*What the task requires*
Output exactly the lines below, starting with the line that has "gücü—24 home run" and going on through the line that has "Saha, Byron Buxton (son zamanlardaki sakatlık", both included, and no other lines.

(Data extracted from a collection)
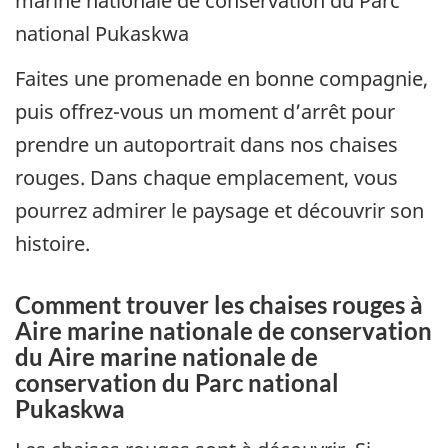
marine nationale de conservation du Parc
national Pukaskwa
Faites une promenade en bonne compagnie,
puis offrez-vous un moment d’arrêt pour
prendre un autoportrait dans nos chaises
rouges. Dans chaque emplacement, vous
pourrez admirer le paysage et découvrir son
histoire.
Comment trouver les chaises rouges à
Aire marine nationale de conservation
du Aire marine nationale de
conservation du Parc national
Pukaskwa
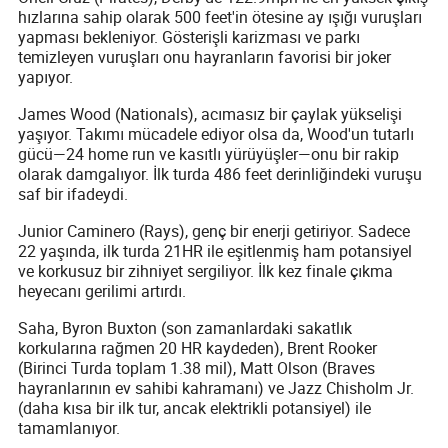
hızlarına sahip olarak 500 feet'in ötesine ay ışığı vuruşları
yapması bekleniyor. Gösterişli karizması ve parkı
temizleyen vuruşları onu hayranların favorisi bir joker
yapıyor.
James Wood (Nationals), acımasız bir çaylak yükselişi
yaşıyor. Takımı mücadele ediyor olsa da, Wood'un tutarlı
gücü—24 home run ve kasıtlı yürüyüşler—onu bir rakip
olarak damgalıyor. İlk turda 486 feet derinliğindeki vuruşu
saf bir ifadeydi.
Junior Caminero (Rays), genç bir enerji getiriyor. Sadece
22 yaşında, ilk turda 21HR ile eşitlenmiş ham potansiyel
ve korkusuz bir zihniyet sergiliyor. İlk kez finale çıkma
heyecanı gerilimi artırdı.
Saha, Byron Buxton (son zamanlardaki sakatlık
korkularına rağmen 20 HR kaydeden), Brent Rooker
(Birinci Turda toplam 1.38 mil), Matt Olson (Braves
hayranlarının ev sahibi kahramanı) ve Jazz Chisholm Jr.
(daha kısa bir ilk tur, ancak elektrikli potansiyel) ile
tamamlanıyor.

*Result for this exercise*
gücü—24 home run ve kasıtlı yürüyüşler—onu bir rakip
olarak damgalıyor. İlk turda 486 feet derinliğindeki vuruşu
saf bir ifadeydi.
Junior Caminero (Rays), genç bir enerji getiriyor. Sadece
22 yaşında, ilk turda 21HR ile eşitlenmiş ham potansiyel
ve korkusuz bir zihniyet sergiliyor. İlk kez finale çıkma
heyecanı gerilimi artırdı.
Saha, Byron Buxton (son zamanlardaki sakatlık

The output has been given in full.